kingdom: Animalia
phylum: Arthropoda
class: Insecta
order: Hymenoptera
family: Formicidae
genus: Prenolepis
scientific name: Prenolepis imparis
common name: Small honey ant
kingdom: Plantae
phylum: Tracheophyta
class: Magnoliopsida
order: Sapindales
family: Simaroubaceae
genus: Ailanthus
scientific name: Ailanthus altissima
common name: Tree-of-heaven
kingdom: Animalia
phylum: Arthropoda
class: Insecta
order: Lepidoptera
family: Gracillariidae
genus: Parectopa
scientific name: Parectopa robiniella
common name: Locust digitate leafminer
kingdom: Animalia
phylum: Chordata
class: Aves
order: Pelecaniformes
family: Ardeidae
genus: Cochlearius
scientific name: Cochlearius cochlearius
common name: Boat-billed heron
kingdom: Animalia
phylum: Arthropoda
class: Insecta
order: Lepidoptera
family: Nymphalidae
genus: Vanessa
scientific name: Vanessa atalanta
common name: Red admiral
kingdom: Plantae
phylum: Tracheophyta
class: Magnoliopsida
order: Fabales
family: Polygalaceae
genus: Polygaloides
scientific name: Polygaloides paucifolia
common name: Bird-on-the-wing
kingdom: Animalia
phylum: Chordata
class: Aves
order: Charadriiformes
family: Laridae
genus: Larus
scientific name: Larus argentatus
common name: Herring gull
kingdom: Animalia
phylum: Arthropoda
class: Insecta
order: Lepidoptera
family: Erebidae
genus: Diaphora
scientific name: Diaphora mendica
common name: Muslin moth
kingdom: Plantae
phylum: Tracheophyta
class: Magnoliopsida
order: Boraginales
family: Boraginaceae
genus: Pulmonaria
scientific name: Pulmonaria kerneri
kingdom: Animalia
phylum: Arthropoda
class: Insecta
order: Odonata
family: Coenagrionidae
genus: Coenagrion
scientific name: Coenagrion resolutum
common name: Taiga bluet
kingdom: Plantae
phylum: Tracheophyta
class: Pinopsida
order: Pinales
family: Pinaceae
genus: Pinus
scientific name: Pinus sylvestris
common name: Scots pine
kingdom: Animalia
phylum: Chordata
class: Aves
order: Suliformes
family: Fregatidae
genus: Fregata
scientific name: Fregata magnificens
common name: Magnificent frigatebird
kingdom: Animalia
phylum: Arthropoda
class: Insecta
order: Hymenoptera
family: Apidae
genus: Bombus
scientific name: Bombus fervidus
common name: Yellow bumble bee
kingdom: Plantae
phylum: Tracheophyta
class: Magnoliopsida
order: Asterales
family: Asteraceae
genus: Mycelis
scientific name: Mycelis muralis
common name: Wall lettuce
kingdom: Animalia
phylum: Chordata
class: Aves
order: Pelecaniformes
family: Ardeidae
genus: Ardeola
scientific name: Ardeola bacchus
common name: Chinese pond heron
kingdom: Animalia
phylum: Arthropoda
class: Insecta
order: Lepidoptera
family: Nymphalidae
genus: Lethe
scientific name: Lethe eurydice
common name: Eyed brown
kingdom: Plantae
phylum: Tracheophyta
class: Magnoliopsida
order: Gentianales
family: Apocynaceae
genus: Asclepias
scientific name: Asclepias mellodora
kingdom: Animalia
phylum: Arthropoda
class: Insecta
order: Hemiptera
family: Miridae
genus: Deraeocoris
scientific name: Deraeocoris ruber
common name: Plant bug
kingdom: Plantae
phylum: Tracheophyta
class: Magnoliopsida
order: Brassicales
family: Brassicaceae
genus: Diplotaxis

________________

■ **DO THIS**
Transcribe all of the lines above, reproducing each one without alteration.

■ **FULL ANSWER**
kingdom: Animalia
phylum: Arthropoda
class: Insecta
order: Hymenoptera
family: Formicidae
genus: Prenolepis
scientific name: Prenolepis imparis
common name: Small honey ant
kingdom: Plantae
phylum: Tracheophyta
class: Magnoliopsida
order: Sapindales
family: Simaroubaceae
genus: Ailanthus
scientific name: Ailanthus altissima
common name: Tree-of-heaven
kingdom: Animalia
phylum: Arthropoda
class: Insecta
order: Lepidoptera
family: Gracillariidae
genus: Parectopa
scientific name: Parectopa robiniella
common name: Locust digitate leafminer
kingdom: Animalia
phylum: Chordata
class: Aves
order: Pelecaniformes
family: Ardeidae
genus: Cochlearius
scientific name: Cochlearius cochlearius
common name: Boat-billed heron
kingdom: Animalia
phylum: Arthropoda
class: Insecta
order: Lepidoptera
family: Nymphalidae
genus: Vanessa
scientific name: Vanessa atalanta
common name: Red admiral
kingdom: Plantae
phylum: Tracheophyta
class: Magnoliopsida
order: Fabales
family: Polygalaceae
genus: Polygaloides
scientific name: Polygaloides paucifolia
common name: Bird-on-the-wing
kingdom: Animalia
phylum: Chordata
class: Aves
order: Charadriiformes
family: Laridae
genus: Larus
scientific name: Larus argentatus
common name: Herring gull
kingdom: Animalia
phylum: Arthropoda
class: Insecta
order: Lepidoptera
family: Erebidae
genus: Diaphora
scientific name: Diaphora mendica
common name: Muslin moth
kingdom: Plantae
phylum: Tracheophyta
class: Magnoliopsida
order: Boraginales
family: Boraginaceae
genus: Pulmonaria
scientific name: Pulmonaria kerneri
kingdom: Animalia
phylum: Arthropoda
class: Insecta
order: Odonata
family: Coenagrionidae
genus: Coenagrion
scientific name: Coenagrion resolutum
common name: Taiga bluet
kingdom: Plantae
phylum: Tracheophyta
class: Pinopsida
order: Pinales
family: Pinaceae
genus: Pinus
scientific name: Pinus sylvestris
common name: Scots pine
kingdom: Animalia
phylum: Chordata
class: Aves
order: Suliformes
family: Fregatidae
genus: Fregata
scientific name: Fregata magnificens
common name: Magnificent frigatebird
kingdom: Animalia
phylum: Arthropoda
class: Insecta
order: Hymenoptera
family: Apidae
genus: Bombus
scientific name: Bombus fervidus
common name: Yellow bumble bee
kingdom: Plantae
phylum: Tracheophyta
class: Magnoliopsida
order: Asterales
family: Asteraceae
genus: Mycelis
scientific name: Mycelis muralis
common name: Wall lettuce
kingdom: Animalia
phylum: Chordata
class: Aves
order: Pelecaniformes
family: Ardeidae
genus: Ardeola
scientific name: Ardeola bacchus
common name: Chinese pond heron
kingdom: Animalia
phylum: Arthropoda
class: Insecta
order: Lepidoptera
family: Nymphalidae
genus: Lethe
scientific name: Lethe eurydice
common name: Eyed brown
kingdom: Plantae
phylum: Tracheophyta
class: Magnoliopsida
order: Gentianales
family: Apocynaceae
genus: Asclepias
scientific name: Asclepias mellodora
kingdom: Animalia
phylum: Arthropoda
class: Insecta
order: Hemiptera
family: Miridae
genus: Deraeocoris
scientific name: Deraeocoris ruber
common name: Plant bug
kingdom: Plantae
phylum: Tracheophyta
class: Magnoliopsida
order: Brassicales
family: Brassicaceae
genus: Diplotaxis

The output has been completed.